Envisage: Investigating Design Intentions, Visual Perception through Eye Tracking of Architectural Sketches

Thesis Advisor: Takehiko Nagakura
Reader: Axel Kilian

Are we able to perceive an architect’s intention through observation of his or her sketches? Yes, but it requires a probing process of observation. Across time and continents, master architects have developed a collection of the processes for expressing powerful design intentions through succinct and dynamic representation, or design sketches. Different types of sketches describe, express, or gesture about the architecture they represent. They deliver active ideas that are not limited to objects but provide a raw sense for both the perception and creation enabled through visual thinking.
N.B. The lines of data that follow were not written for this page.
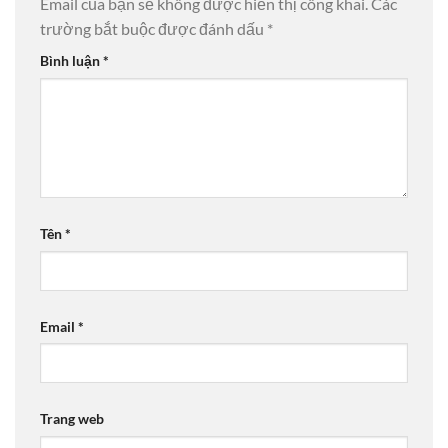
Email của bạn sẽ không được hiển thị công khai.
Các
trường bắt buộc được đánh dấu
*
Bình luận
*
Tên
*
Email
*
Trang web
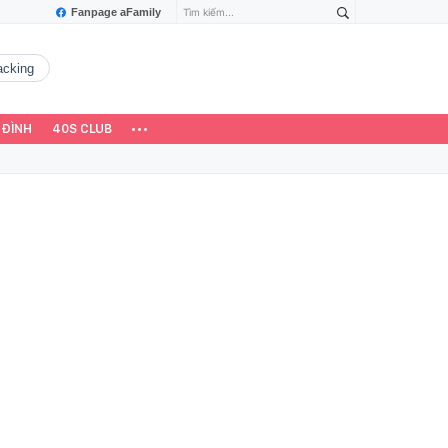
Fanpage aFamily
hacking
 ĐÌNH
40S CLUB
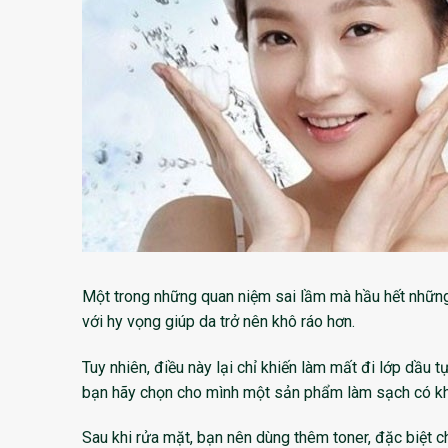
Một trong những quan niệm sai lầm mà hầu hết những
với hy vọng giúp da trở nên khô ráo hơn.
Tuy nhiên, điều này lại chỉ khiến làm mất đi lớp dầu t
bạn hãy chọn cho mình một sản phẩm làm sạch có khả
Sau khi rửa mặt, bạn nên dùng thêm toner, đặc biệt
I propose a method to utilize eye-tracking as a translator between the graphics and the architects’ perception of three types of intention: shape, composition, and circulation. My hypothesis is that we can perceive how architects represent these intentions -- through the means of graphics, which allows a more ambiguous and dynamic translation between intention and sketches, we can probe the underlying process by observing a viewer’s eye movements. Furthermore, heat maps, obtained from eye movements, can be adapted to a machine learning algorithm -- Image-conditioned Generative Adversarial Networks (GANs). I use this algorithm to translate the raw sense of space and visual gesture to capture human-level information acquisition of these intentions.

To demonstrate the work, I first discuss the history of visual power in design and a shift towards units and segmentation, covering the development from the emergence of design drawings to the innovation in parametric design. I then proceed with an eye-tracking study where I asked graduate architecture students to observe sketches by Louis Kahn. I study how the graphics of heat maps from eye-tracking decode the participants’ perception of intentions in sketches based on a shared educational background in architecture. Then, I propose a framework of utilizing such a representation system to train machines to predict human-level view patterns. Finally, I examine how effective this system will function with an image-to-image machine learning algorithm known as the image-conditional GANs.

From the study it can be implied that mechanical eye-movements reveal a shared visual-thinking procedure that has been unconsciously practiced by human designers. Such a procedure, if learned by machines, will facilitate a creative process that utilize such informal dynamics derived from eye movement in visual representation in design.